A 69-year-old man with a history of coronary artery disease presented with five days of sore throat, neck pain, and trouble swallowing. He described the throat pain as severe. He reported a recent 10-pound unintentional weight loss and night sweats. Upon presentation, his vital signs were unremarkable. His physical exam was notable for a hard, fixed left-sided neck mass but no lymphadenopathy. Examination of the mouth and pharynx were unremarkable. His bloodwork, including thyroid function testing, was within normal limits.
IV dexamethasone was given, which improved his throat pain. A chest X-ray demonstrated focal rightward tracheal deviation (Figure 1).
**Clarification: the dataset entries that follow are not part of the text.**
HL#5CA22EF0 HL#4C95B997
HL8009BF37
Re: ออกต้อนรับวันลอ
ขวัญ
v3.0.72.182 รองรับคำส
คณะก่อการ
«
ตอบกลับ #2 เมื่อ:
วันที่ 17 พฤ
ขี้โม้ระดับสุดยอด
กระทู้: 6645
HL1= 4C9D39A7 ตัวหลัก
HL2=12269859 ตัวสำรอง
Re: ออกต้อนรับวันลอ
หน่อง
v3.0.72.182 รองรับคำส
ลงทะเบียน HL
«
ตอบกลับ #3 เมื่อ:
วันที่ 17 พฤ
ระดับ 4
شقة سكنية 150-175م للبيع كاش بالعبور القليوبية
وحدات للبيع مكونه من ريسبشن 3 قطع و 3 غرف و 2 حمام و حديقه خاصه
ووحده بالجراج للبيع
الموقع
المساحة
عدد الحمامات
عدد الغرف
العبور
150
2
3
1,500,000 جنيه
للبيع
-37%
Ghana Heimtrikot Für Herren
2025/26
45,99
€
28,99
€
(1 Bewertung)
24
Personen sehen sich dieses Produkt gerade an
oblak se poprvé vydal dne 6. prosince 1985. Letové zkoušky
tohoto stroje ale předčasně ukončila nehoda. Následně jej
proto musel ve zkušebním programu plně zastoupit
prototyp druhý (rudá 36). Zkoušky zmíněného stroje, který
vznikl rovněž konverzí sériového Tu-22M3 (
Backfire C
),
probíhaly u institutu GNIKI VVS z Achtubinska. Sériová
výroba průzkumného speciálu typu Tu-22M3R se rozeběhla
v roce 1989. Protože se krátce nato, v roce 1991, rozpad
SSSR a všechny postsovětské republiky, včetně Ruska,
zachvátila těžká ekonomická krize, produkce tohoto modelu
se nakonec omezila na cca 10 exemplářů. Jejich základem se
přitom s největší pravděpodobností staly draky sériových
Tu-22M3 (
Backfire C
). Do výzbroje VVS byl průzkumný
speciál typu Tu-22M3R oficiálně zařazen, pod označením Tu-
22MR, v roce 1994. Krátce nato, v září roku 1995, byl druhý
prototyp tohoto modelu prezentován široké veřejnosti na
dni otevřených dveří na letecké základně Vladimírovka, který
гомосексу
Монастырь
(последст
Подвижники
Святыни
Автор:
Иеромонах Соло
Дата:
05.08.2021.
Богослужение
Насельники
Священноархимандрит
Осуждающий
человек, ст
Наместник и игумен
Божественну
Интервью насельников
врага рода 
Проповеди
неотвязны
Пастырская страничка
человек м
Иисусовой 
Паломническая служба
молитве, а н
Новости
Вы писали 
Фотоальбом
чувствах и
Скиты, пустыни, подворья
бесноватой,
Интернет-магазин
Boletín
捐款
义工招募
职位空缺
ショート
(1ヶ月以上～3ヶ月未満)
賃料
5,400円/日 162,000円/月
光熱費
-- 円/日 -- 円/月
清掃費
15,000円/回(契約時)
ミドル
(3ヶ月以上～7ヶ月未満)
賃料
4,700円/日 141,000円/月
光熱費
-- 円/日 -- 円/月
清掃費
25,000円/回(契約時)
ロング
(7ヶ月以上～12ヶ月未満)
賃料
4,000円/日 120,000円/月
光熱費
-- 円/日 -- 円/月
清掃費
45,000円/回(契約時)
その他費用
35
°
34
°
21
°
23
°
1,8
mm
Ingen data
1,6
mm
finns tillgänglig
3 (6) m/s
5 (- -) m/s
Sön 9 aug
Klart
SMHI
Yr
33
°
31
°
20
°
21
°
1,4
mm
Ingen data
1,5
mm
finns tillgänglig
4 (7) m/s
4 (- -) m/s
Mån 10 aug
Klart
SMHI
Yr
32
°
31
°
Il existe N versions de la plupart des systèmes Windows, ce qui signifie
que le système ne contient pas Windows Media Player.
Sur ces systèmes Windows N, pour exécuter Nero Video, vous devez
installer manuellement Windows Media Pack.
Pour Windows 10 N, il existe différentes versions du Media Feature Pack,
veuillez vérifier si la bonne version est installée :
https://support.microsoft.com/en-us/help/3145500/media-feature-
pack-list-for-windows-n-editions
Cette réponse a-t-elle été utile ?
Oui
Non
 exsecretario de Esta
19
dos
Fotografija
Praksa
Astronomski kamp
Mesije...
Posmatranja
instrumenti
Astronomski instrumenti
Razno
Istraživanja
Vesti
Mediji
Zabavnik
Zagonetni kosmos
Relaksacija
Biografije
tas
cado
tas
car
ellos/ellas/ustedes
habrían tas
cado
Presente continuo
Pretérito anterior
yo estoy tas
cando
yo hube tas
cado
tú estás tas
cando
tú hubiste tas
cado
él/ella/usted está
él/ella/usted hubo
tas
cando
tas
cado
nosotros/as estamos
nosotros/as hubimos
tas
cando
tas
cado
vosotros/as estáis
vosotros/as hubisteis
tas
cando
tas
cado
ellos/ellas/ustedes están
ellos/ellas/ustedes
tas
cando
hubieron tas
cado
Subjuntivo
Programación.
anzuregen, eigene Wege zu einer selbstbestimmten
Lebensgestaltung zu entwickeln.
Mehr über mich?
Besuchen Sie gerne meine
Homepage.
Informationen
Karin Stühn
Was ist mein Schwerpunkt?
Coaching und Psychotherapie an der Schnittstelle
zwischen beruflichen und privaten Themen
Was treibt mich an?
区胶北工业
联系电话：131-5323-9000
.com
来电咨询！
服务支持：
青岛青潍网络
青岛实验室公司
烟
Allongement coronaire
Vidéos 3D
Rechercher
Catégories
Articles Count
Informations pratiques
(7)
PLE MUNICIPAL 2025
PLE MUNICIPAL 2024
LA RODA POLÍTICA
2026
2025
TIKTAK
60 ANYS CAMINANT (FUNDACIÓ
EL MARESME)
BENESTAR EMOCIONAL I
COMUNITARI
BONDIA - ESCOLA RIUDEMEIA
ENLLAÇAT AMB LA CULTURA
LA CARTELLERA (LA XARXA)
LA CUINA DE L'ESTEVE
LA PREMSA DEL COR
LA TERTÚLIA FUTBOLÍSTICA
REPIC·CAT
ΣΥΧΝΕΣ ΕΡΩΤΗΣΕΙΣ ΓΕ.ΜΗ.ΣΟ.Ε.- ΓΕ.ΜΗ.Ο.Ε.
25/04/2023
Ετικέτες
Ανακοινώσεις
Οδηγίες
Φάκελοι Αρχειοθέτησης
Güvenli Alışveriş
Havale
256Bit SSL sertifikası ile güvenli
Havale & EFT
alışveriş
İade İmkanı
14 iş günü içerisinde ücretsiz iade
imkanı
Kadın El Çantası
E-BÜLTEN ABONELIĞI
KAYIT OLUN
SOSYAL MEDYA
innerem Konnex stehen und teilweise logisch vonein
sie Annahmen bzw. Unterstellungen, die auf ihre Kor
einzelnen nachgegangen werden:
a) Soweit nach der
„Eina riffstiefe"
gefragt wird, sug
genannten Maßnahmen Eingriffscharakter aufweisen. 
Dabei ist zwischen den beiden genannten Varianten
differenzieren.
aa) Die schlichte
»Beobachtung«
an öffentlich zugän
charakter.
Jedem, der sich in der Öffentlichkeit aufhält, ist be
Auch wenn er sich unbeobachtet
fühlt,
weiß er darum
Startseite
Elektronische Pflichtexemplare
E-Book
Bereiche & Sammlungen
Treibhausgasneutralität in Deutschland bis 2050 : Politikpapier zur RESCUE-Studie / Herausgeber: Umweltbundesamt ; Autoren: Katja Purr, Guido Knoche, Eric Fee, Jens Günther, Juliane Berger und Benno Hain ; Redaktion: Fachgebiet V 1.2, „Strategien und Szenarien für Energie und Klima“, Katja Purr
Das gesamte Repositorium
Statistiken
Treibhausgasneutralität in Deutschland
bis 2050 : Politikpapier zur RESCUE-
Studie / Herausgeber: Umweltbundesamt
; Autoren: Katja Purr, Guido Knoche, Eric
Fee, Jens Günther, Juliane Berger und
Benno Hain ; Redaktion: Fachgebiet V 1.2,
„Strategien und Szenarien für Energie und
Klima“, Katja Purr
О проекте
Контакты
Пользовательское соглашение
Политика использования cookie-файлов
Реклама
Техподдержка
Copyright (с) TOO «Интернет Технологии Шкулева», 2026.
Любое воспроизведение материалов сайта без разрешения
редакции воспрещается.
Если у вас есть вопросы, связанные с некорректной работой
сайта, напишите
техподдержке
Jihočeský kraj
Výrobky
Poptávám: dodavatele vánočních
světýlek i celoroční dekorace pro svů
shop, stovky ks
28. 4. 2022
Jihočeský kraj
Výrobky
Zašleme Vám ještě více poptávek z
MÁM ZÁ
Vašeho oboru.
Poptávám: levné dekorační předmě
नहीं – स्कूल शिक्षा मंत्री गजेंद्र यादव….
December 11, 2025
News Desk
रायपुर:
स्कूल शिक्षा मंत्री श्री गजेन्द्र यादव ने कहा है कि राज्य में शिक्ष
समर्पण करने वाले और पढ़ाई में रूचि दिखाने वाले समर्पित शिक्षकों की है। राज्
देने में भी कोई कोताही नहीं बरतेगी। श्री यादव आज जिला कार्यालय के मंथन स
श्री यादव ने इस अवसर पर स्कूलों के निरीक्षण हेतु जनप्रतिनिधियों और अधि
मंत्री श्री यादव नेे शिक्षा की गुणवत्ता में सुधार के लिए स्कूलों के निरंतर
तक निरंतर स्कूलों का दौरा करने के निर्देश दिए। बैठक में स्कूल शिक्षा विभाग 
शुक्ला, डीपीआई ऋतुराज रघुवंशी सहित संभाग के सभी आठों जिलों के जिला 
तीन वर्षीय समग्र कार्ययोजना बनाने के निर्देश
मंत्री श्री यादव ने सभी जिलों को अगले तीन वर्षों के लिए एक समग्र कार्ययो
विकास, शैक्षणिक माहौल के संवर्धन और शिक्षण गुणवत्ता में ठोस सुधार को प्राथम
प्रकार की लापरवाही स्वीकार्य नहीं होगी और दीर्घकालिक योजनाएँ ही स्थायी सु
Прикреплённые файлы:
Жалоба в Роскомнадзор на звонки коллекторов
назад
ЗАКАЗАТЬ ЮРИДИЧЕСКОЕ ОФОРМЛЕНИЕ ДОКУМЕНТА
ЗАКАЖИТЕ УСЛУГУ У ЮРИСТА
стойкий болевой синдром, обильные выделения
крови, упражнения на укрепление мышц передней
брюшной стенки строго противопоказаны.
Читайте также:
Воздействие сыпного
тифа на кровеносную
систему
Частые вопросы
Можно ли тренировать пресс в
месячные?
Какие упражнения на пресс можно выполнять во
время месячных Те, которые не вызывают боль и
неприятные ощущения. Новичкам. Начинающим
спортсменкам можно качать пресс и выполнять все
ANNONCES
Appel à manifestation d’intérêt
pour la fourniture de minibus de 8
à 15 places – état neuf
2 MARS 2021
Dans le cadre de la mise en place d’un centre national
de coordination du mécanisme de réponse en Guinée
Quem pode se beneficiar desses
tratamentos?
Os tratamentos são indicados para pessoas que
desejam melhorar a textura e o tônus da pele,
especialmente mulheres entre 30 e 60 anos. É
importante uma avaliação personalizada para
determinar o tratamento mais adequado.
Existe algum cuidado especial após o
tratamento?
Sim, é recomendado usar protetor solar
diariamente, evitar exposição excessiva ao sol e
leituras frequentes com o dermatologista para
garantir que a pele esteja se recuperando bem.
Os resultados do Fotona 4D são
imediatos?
A CT of the neck showed a large left thyroid mass with pathological cervical lymphadenopathy (Figure 2). Thyroid ultrasound further characterized the thyroid mass as measuring approximately 6 × 4 × 5 cm, extending to the retrosternal intrathoracic region, and having mixed cystic and solid components. A thyroid fine-needle aspirate (FNA) biopsy was performed, which demonstrated follicular cell morphology (Figure 3). He underwent a successful swallow study and tolerated a diet. He was discharged with a steroid taper and outpatient follow-up for surgical resection.
Thyroidectomy confirmed the diagnosis of follicular thyroid cancer (FTC). FTC is a malignancy of the thyroid follicular epithelial tract and is the second most common type of thyroid cancer (up to 12% of all thyroid cancer cases), after papillary thyroid cancer (up to 80% of cases). FTC has peak incidence between the ages 40 and 60 years in iodine-deficient areas. Iodine-deficient populations are at risk of developing goiter and thyroid nodules, which often precede development of thyroid cancer. FTC is three times more common in women than in men. Risk factors include history of radiation exposure during childhood and family history of thyroid cancer. Forty percent of patients with FTC have a point mutation of the RAS oncogene. PAX8-PPAR gamma is another gene that has been associated with follicular adenomas and cancer.
FNA biopsy is the most common initial diagnostic test but cannot always differentiate between a benign adenoma and follicular malignancy. A specific diagnosis of FTC requires histologic evaluation of the thyroid mass after surgery. Histology can provide insight into prognosis. Normal, well-differentiated epithelium with follicular development and colloid findings are associated with good prognosis, whereas poorly differentiated cells with solid growth and absence of follicles, marked nuclear atypia, and extensive vascular/capsular invasion are poor prognostic features. The 10-year survival rate is over 95% for patients younger than age 40 years with differentiated thyroid cancer and 80% in those ages 40 to 59 years. Between 10% and 15% of patients with FTC develop distant metastases, with lung and bone being common sites.
The primary therapy for FTC is surgical removal of the mass via total thyroidectomy. Postoperative management includes treatment with suppressive thyroid hormone therapy and radioiodine and monitoring for recurrence. Other less common treatment modalities, including external beam radiotherapy and chemotherapy, are typically reserved for nonresectable metastatic disease.
- FTC is the second most common type of thyroid cancer and is usually seen in patients of middle age and in iodine-deficient areas.
- FNA biopsy is the most common initial diagnostic test for FTC but cannot differentiate between adenoma and cancer; specific diagnosis requires histologic evaluation of the thyroid mass after surgery.